What you will do
A verbatim transcript of the lines below, starting at the first and ending with the one that holds "histopathology image of", is what should be produced.

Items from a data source
+++
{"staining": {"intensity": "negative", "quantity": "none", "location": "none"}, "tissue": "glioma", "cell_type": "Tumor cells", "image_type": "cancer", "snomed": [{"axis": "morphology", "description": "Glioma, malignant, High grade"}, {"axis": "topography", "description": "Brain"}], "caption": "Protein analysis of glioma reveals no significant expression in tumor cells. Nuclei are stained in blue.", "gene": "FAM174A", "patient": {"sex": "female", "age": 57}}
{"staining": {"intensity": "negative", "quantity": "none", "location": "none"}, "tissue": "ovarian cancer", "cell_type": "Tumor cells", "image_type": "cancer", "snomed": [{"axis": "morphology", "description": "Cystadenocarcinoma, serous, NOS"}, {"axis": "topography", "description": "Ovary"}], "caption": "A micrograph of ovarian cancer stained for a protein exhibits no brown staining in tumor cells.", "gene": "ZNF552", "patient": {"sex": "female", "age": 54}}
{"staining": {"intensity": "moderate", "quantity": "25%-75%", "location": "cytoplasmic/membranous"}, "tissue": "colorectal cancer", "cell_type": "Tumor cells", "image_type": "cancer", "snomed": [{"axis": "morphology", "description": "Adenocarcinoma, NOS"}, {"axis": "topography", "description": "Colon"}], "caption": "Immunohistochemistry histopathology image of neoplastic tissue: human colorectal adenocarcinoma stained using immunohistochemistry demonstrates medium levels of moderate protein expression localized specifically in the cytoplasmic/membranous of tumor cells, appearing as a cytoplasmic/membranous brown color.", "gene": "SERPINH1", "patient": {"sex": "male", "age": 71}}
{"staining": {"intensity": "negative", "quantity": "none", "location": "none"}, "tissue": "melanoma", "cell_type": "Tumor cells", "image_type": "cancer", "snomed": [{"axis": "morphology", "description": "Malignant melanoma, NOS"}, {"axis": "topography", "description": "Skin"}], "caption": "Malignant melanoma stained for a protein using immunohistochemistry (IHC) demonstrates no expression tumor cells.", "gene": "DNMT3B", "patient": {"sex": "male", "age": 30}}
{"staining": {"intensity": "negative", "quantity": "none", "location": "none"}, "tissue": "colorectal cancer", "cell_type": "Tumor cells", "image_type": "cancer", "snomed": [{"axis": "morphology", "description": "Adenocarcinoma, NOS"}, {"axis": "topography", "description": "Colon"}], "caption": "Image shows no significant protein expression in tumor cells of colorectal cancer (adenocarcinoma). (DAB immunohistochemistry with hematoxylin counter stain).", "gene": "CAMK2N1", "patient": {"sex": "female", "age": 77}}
+++
Written answer
{"staining": {"intensity": "negative", "quantity": "none", "location": "none"}, "tissue": "glioma", "cell_type": "Tumor cells", "image_type": "cancer", "snomed": [{"axis": "morphology", "description": "Glioma, malignant, High grade"}, {"axis": "topography", "description": "Brain"}], "caption": "Protein analysis of glioma reveals no significant expression in tumor cells. Nuclei are stained in blue.", "gene": "FAM174A", "patient": {"sex": "female", "age": 57}}
{"staining": {"intensity": "negative", "quantity": "none", "location": "none"}, "tissue": "ovarian cancer", "cell_type": "Tumor cells", "image_type": "cancer", "snomed": [{"axis": "morphology", "description": "Cystadenocarcinoma, serous, NOS"}, {"axis": "topography", "description": "Ovary"}], "caption": "A micrograph of ovarian cancer stained for a protein exhibits no brown staining in tumor cells.", "gene": "ZNF552", "patient": {"sex": "female", "age": 54}}
{"staining": {"intensity": "moderate", "quantity": "25%-75%", "location": "cytoplasmic/membranous"}, "tissue": "colorectal cancer", "cell_type": "Tumor cells", "image_type": "cancer", "snomed": [{"axis": "morphology", "description": "Adenocarcinoma, NOS"}, {"axis": "topography", "description": "Colon"}], "caption": "Immunohistochemistry histopathology image of neoplastic tissue: human colorectal adenocarcinoma stained using immunohistochemistry demonstrates medium levels of moderate protein expression localized specifically in the cytoplasmic/membranous of tumor cells, appearing as a cytoplasmic/membranous brown color.", "gene": "SERPINH1", "patient": {"sex": "male", "age": 71}}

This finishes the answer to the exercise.